- Selected text

>> BEGIN

Wednesday, September 10, 2008

Crab Puffs with Cream Cheese

I love cooking with cream cheese. It's a little fatty, but taste is never compromised. These little appetizers remind me of jalapeno poppers, but with yummy crab meat. I usually make these for a game day snack, but they can be brought to any gathering you require an appetizer for.

Ingredients
  • 2 cups oil for deep frying
  • 1/2 pound cooked Jonah crab meat
  • 1/2 (8 ounce) package cream cheese, softened
  • 1 tsp garlic salt
  • 1 (16 ounce) package small won ton wrappers

Directions
Heat oil in large, heavy saucepan to 375 degrees F (190 degrees C).

>> END

- Information provided
>> BEGIN

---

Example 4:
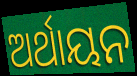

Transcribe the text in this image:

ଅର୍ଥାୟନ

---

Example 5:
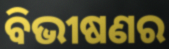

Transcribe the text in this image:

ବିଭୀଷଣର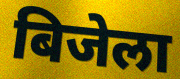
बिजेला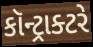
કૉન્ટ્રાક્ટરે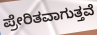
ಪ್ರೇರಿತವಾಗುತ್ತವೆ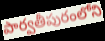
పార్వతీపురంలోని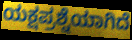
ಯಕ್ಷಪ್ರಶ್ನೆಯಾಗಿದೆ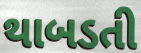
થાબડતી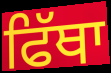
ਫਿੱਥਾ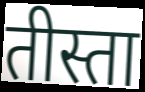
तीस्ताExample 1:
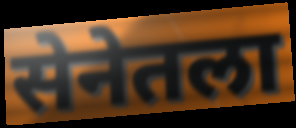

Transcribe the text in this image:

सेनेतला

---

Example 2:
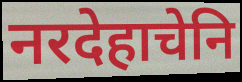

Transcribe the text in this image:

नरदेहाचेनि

>> END
>> BEGIN

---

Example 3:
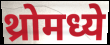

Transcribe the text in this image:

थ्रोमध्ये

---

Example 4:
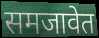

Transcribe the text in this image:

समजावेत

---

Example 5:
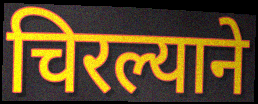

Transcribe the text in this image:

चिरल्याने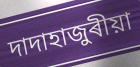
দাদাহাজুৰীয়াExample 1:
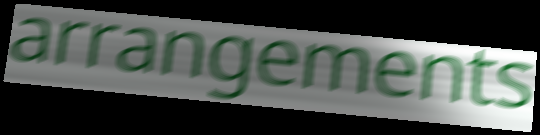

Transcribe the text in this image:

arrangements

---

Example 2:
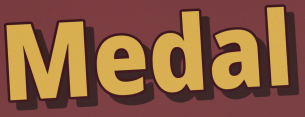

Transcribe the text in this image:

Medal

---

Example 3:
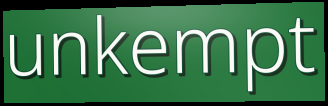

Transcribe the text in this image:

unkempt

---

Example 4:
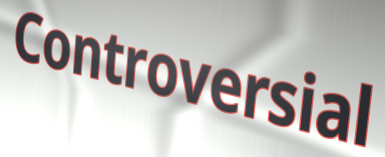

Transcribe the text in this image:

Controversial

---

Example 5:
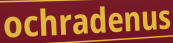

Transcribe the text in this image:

>> END

Decide whether each statement below agrees with the crab puffs recipe, answering yes or no and quoting the recipe's deciding words exactly. 1. The recipe uses half of an 8-ounce package of cream cheese. 2. The oil is heated to 350 degrees F. 3. The writer says the appetizers are reminiscent of jalapeno poppers.

- Right answer
1. Yes: "1/2 (8 ounce) package cream cheese, softened"
2. No: "Heat oil in large, heavy saucepan to 375 degrees F (190 degrees C)."
3. Yes: "These little appetizers remind me of jalapeno poppers"